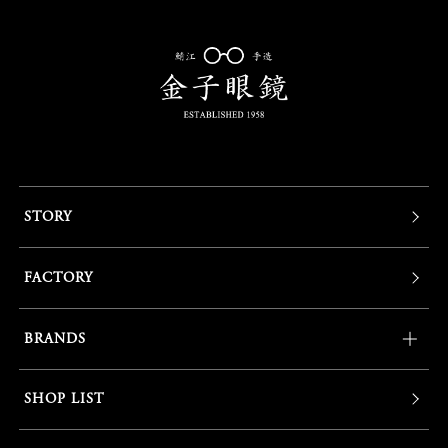
STORY
FACTORY
BRANDS
SHOP LIST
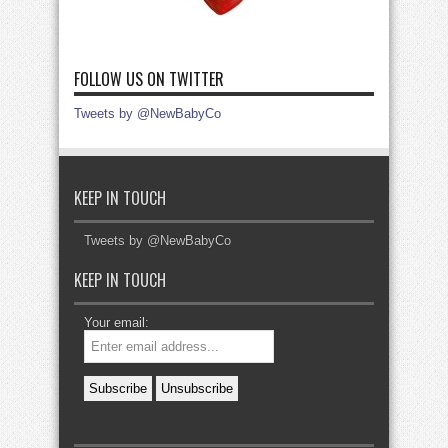
FOLLOW US ON TWITTER
Tweets by @NewBabyCo
KEEP IN TOUCH
Tweets by @NewBabyCo
KEEP IN TOUCH
Your email:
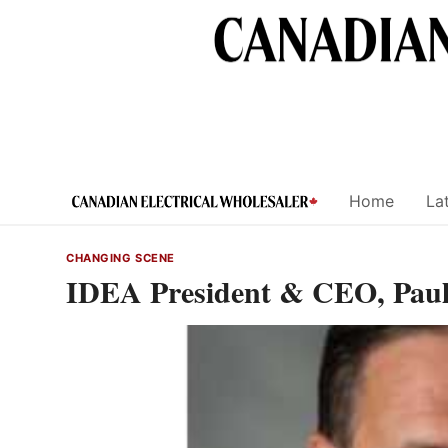
Skip
to
content
Home
Lat
CHANGING SCENE
IDEA President & CEO, Paul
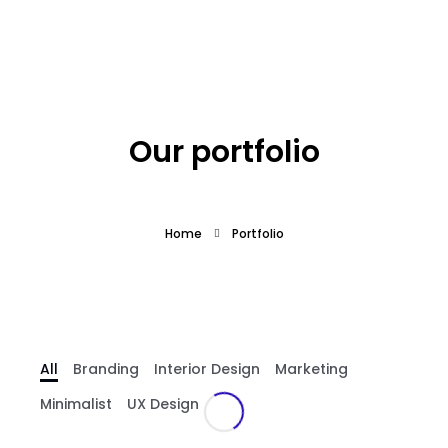
What we offer
About the Project
Our portfolio
Blue Growth
Home
Portfolio
Partnership
Press
All
Branding
Interior Design
Marketing
Minimalist
UX Design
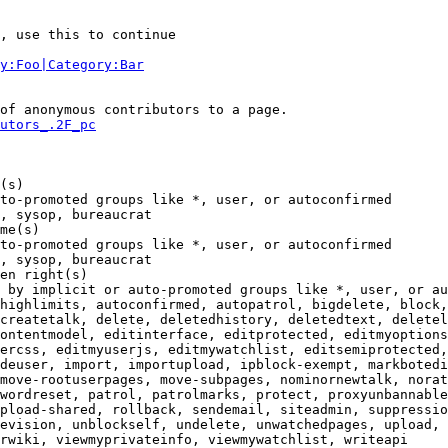
, use this to continue

y:Foo|Category:Bar
of anonymous contributors to a page.

utors_.2F_pc
(s)

to-promoted groups like *, user, or autoconfirmed

, sysop, bureaucrat

me(s)

to-promoted groups like *, user, or autoconfirmed

, sysop, bureaucrat

en right(s)

 by implicit or auto-promoted groups like *, user, or au
highlimits, autoconfirmed, autopatrol, bigdelete, block,
createtalk, delete, deletedhistory, deletedtext, deletel
ontentmodel, editinterface, editprotected, editmyoptions
ercss, editmyuserjs, editmywatchlist, editsemiprotected,
deuser, import, importupload, ipblock-exempt, markbotedi
move-rootuserpages, move-subpages, nominornewtalk, norat
wordreset, patrol, patrolmarks, protect, proxyunbannable
pload-shared, rollback, sendemail, siteadmin, suppressio
evision, unblockself, undelete, unwatchedpages, upload, 
rwiki, viewmyprivateinfo, viewmywatchlist, writeapi
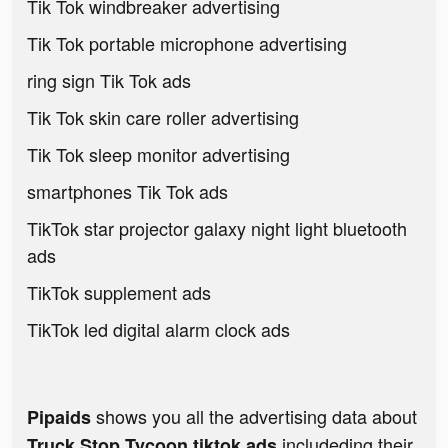
Tik Tok windbreaker advertising
Tik Tok portable microphone advertising
ring sign Tik Tok ads
Tik Tok skin care roller advertising
Tik Tok sleep monitor advertising
smartphones Tik Tok ads
TikTok star projector galaxy night light bluetooth
ads
TikTok supplement ads
TikTok led digital alarm clock ads
shows you all the advertising data about
Pipaids
includeding their
Truck Stop Tycoon tiktok ads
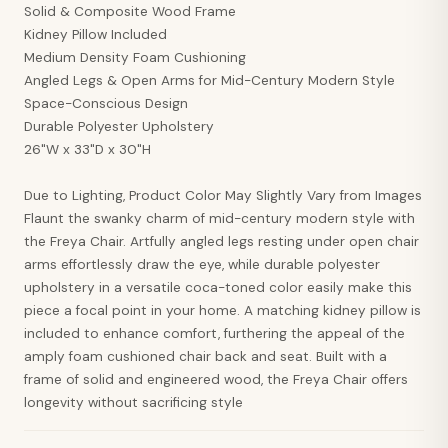
Solid & Composite Wood Frame
Kidney Pillow Included
Medium Density Foam Cushioning
Angled Legs & Open Arms for Mid-Century Modern Style
Space-Conscious Design
Durable Polyester Upholstery
26"W x 33"D x 30"H
Due to Lighting, Product Color May Slightly Vary from Images
Flaunt the swanky charm of mid-century modern style with
the Freya Chair. Artfully angled legs resting under open chair
arms effortlessly draw the eye, while durable polyester
upholstery in a versatile coca-toned color easily make this
piece a focal point in your home. A matching kidney pillow is
included to enhance comfort, furthering the appeal of the
amply foam cushioned chair back and seat. Built with a
frame of solid and engineered wood, the Freya Chair offers
longevity without sacrificing style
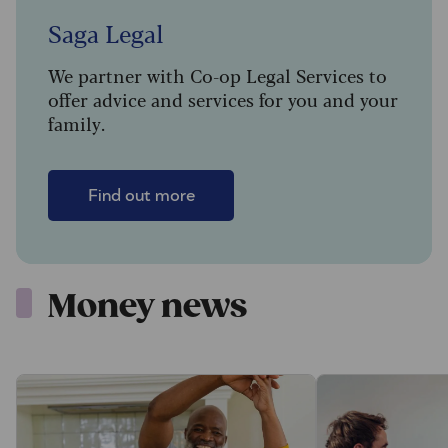
Saga Legal
We partner with Co-op Legal Services to
offer advice and services for you and your
family.
Find out more
Money news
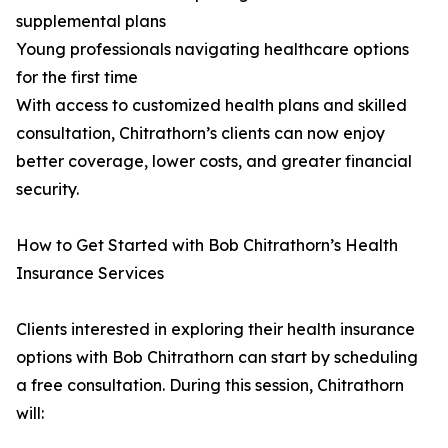
supplemental plans
Young professionals navigating healthcare options
for the first time
With access to customized health plans and skilled
consultation, Chitrathorn’s clients can now enjoy
better coverage, lower costs, and greater financial
security.
How to Get Started with Bob Chitrathorn’s Health
Insurance Services
Clients interested in exploring their health insurance
options with Bob Chitrathorn can start by scheduling
a free consultation. During this session, Chitrathorn
will:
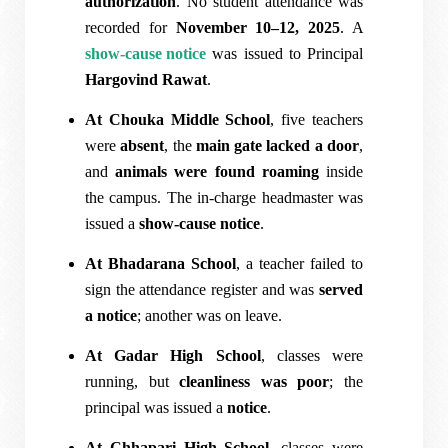
authorization
. No student attendance was
recorded for
November 10–12, 2025
. A
show-cause notice
was issued to Principal
Hargovind Rawat
.
At Chouka Middle School
, five teachers
were
absent
, the
main gate lacked a door
,
and
animals were found roaming
inside
the campus. The in-charge headmaster was
issued a
show-cause notice
.
At Bhadarana School
, a teacher failed to
sign the attendance register and was
served
a notice
; another was on leave.
At Gadar High School
, classes were
running, but
cleanliness was poor
; the
principal was issued a
notice
.
At Chhapari High School
, classes were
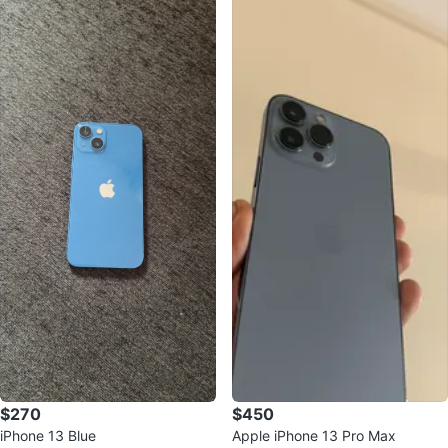
$270
$450
iPhone 13 Blue
Apple iPhone 13 Pro Max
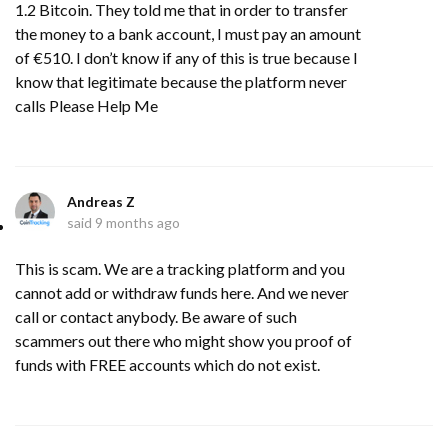
1.2 Bitcoin. They told me that in order to transfer
the money to a bank account, I must pay an amount
of €510. I don’t know if any of this is true because I
know that legitimate because the platform never
calls Please Help Me
Andreas Z
said
9 months ago
This is scam. We are a tracking platform and you
cannot add or withdraw funds here. And we never
call or contact anybody. Be aware of such
scammers out there who might show you proof of
funds with FREE accounts which do not exist.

§

» **WHAT YOU WILL DO**
Swap "KEEP IN TOUCH" for "STAY CONNECTED" in the records from the start through the line with "IDEA President & CEO, Paul", and change nothing else. Give only those lines, without the pictures.

» **YOUR RESPONSE**
STORY
FACTORY
BRANDS
SHOP LIST
FOLLOW US ON TWITTER
Tweets by @NewBabyCo
STAY CONNECTED
Tweets by @NewBabyCo
STAY CONNECTED
Your email:
Skip
to
content
Home
Lat
CHANGING SCENE
IDEA President & CEO, Paul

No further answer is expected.